U.S-Colombia Relations Fracture as Trump Sanctions Petro, Threatens Funding Cuts

By: Camilo Daza Manga

For decades, Colombia has been a cornerstone of U.S. counternarcotics strategy in Latin America — a major non-NATO ally, the fifth-largest U.S. export market in the hemisphere, and the source of 85% of actionable intelligence used by U.S. naval forces to seize illicit narcotics in the Caribbean Sea between January 2024 and June 2025. Yet an already tumultuous relationship between U.S. President Donald Trump and Colombian President Gustavo Petro — two leaders politically opposed  but similar in personality and equally vocal on social media — has boiled over this fall, resulting in a series of escalating measures that risk undermining the Trump administration’s own counternarcotics objectives.

The rupture began in September, when the administration decertified Colombia as cooperating with U.S. counternarcotics efforts — the first such designation for Colombia since 1997 — placing it alongside Venezuela, Bolivia, Afghanistan, and Myanmar. Although President Trump issued a national interest waiver at the time, preventing automatic sanctions, the accompanying presidential memorandum was unsparing, declaring that surging cocaine production “rests solely with [Colombia’s] political leadership.” Weeks later, the administration revoked Petro’s visa after he joined a pro-Palestinian demonstration in New York and urged U.S. soldiers to disobey orders, making him the first Colombian president since Ernesto Samper in 1997 to face such a sanction.

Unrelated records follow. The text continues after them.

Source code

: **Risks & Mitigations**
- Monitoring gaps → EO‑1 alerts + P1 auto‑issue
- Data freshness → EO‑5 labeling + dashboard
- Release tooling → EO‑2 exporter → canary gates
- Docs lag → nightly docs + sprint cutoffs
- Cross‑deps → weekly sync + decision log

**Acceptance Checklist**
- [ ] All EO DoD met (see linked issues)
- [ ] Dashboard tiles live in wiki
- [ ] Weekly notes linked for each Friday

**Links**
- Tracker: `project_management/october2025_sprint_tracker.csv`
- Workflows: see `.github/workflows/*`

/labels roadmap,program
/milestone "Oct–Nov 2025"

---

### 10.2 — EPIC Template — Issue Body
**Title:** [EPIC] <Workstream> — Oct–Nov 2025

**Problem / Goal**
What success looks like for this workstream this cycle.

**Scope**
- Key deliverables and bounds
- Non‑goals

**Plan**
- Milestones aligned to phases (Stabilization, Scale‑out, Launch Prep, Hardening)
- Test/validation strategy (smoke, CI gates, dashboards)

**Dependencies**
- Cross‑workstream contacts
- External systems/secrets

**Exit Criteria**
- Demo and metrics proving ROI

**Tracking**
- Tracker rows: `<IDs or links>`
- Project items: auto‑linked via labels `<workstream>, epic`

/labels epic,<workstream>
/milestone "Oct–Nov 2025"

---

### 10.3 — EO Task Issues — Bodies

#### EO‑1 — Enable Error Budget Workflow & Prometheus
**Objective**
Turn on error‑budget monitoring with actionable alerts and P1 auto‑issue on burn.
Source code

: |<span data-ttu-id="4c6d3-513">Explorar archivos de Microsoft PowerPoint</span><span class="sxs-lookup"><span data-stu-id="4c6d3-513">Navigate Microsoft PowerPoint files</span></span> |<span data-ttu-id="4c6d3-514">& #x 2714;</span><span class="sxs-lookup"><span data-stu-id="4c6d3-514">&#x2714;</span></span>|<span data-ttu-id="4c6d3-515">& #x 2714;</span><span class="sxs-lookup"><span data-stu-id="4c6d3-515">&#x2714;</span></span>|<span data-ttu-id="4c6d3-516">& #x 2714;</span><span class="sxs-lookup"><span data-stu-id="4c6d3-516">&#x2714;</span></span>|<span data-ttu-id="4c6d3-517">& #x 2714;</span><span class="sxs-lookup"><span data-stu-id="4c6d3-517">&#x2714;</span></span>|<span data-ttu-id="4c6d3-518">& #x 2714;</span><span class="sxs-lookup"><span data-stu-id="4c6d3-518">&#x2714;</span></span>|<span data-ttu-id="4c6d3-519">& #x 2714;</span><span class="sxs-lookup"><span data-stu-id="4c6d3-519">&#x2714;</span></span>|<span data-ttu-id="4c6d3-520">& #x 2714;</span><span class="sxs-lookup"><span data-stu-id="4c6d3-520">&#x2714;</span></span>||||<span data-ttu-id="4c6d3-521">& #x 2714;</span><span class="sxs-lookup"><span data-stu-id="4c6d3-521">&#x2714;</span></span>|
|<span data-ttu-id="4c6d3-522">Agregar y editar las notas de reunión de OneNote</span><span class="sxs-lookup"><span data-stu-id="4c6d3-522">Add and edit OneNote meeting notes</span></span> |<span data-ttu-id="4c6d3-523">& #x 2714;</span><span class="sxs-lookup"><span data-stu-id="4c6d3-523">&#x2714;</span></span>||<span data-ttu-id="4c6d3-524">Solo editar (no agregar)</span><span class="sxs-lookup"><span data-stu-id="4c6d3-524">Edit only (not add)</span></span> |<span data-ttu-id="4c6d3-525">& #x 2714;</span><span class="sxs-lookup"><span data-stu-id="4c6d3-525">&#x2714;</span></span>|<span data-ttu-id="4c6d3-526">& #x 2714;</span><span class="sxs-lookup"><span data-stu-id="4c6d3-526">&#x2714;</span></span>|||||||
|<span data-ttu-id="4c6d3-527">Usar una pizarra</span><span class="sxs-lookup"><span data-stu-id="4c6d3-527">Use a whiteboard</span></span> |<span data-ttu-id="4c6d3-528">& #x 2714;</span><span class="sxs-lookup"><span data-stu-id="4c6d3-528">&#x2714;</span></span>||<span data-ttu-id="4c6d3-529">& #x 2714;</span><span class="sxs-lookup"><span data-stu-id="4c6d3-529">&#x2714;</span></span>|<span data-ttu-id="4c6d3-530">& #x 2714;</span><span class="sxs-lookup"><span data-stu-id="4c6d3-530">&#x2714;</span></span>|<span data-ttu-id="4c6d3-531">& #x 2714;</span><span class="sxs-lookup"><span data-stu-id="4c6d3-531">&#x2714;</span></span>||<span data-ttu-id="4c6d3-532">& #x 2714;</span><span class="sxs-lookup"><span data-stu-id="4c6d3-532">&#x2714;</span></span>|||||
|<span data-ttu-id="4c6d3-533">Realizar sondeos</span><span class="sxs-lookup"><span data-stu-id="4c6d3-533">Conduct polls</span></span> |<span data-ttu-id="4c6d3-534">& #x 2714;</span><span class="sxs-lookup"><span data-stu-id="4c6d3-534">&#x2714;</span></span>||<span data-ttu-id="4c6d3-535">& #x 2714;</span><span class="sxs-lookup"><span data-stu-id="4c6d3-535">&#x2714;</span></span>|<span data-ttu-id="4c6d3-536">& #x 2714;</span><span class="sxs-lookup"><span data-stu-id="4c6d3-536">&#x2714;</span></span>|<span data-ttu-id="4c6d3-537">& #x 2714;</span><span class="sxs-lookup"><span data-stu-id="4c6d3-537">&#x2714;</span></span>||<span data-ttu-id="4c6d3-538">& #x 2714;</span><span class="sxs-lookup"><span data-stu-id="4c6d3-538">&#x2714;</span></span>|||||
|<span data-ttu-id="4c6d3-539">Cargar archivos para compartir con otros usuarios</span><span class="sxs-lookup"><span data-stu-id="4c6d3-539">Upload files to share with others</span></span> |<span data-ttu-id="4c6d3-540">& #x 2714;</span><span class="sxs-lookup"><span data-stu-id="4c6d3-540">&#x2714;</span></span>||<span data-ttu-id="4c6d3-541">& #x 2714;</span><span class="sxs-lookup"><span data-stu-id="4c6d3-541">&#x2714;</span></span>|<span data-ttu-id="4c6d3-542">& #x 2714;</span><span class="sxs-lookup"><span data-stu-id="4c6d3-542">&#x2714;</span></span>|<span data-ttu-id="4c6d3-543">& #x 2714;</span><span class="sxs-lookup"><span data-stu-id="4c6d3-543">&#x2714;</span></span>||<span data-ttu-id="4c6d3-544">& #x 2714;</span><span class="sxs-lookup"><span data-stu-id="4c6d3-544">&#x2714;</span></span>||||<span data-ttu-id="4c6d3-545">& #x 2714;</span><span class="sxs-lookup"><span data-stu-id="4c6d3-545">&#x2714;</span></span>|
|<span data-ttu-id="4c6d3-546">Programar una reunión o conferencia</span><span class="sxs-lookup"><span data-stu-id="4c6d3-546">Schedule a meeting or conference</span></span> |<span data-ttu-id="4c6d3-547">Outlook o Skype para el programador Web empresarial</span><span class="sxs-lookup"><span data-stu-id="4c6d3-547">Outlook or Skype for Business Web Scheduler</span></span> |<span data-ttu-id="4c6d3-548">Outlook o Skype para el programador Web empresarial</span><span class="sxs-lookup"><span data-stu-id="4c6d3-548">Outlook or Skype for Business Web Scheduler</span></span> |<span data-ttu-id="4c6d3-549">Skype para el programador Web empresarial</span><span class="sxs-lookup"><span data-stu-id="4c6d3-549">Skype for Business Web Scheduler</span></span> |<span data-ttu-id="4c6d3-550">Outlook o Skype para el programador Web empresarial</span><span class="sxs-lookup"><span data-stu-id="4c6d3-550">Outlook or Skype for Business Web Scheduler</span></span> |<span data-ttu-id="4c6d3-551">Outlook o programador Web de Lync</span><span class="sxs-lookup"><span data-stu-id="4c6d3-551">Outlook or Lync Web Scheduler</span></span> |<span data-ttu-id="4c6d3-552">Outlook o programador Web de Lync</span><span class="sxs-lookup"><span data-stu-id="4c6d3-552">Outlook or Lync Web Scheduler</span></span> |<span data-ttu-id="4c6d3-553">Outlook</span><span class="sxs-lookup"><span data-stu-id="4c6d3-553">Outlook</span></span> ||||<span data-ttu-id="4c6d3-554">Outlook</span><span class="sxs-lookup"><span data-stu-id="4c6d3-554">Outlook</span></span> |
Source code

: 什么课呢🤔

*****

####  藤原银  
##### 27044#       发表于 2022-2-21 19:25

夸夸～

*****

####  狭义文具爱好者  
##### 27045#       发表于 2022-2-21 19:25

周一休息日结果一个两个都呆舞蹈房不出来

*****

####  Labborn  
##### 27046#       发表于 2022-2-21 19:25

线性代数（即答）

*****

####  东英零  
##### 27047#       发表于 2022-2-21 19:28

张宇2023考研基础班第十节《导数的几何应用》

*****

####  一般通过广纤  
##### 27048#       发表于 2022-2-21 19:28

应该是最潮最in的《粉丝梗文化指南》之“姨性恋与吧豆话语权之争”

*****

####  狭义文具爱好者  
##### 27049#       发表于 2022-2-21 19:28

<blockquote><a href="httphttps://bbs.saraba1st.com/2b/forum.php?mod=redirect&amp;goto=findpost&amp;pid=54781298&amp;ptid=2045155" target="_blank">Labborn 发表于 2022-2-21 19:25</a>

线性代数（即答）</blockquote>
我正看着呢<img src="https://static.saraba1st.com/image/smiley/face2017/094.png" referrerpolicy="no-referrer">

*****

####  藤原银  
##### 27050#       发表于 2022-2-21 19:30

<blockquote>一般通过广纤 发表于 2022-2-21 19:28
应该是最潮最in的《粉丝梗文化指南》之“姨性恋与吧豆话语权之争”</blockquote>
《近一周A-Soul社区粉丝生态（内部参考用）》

By October, the conflict had escalated dramatically. Following unprecedented U.S. military strikes in the Caribbean Sea and eastern Pacific Ocean on alleged drug trafficking vessels, Petro accused the U.S. of murdering an innocent Colombian fisherman after one such strike. Trump responded by calling Petro an “illegal drug leader” on social media, threatening that “Petro better close up these killing fields immediately, or the United States will close them up for him.” Trump also threatened to raise tariffs on Colombia and announced all U.S. funding to the country would be halted because Petro “does nothing to stop” drug production.

The Treasury Department then placed Petro, his wife, his son, and a close adviser on the Office of Foreign Assets Control’s (OFAC) sanctions list of Specially Designated Nationals (SDN) and Blocked Persons. This action froze their U.S. assets and adding Colombia’s president to a roster that includes the leaders of Russia, Venezuela, and North Korea.

The resulting paradox is difficult to ignore: in attempting to pressure Colombia into more aggressive counternarcotics action, the administration risks weakening the very cooperation it seeks to strengthen. The threat to suspend all U.S. funding to Colombia — which received approximately $230 million in fiscal year 2025 — could cripple the country’s security forces at precisely the moment they confront the nation’s greatest security crisis in over a decade.

However, much of this remains in the realm of threats rather than action. As of late October, Colombia’s ambassador to the U.S. noted no actual change in payments, and intelligence-sharing and military cooperation continue between the two countries. Whether this signals potential de-escalation or merely a lag in implementation remains unclear, though Sen. Lindsey Graham (R-S.C.) has suggested Trump would soon outline “future potential military operations against Venezuela and Colombia” to Congress.

The personality-driven clash reflects both leaders’ domestic imperatives. Trump views Petro — Colombia’s first leftist president and former member of a now-demobilized rebel group who has attempted to block deportation flights from the U.S., called for the legalization of cocaine, protested U.S. involvement in what he termed a “genocide” in Gaza, restored relations with Venezuela, and joined China’s Belt and Road Initiative — as the perfect foil to make an example of and signal his toughness on drugs. Meanwhile, Petro, who is term-limited and faces low approval ratings and mounting scandals ahead of elections in 2026, has used the confrontation to position his electoral coalition as defenders of Colombian sovereignty.

Still, nine months remain until Colombia’s next president takes office — nine months during which institutional frameworks strengthened to the tune of $10 billion through Plan Colombia face considerable strain. Even after relations eventually stabilize, the damage to the structures supporting a 200-year partnership may outlast both administrations.

But what incentive does either mercurial leader have to de-escalate as things stand?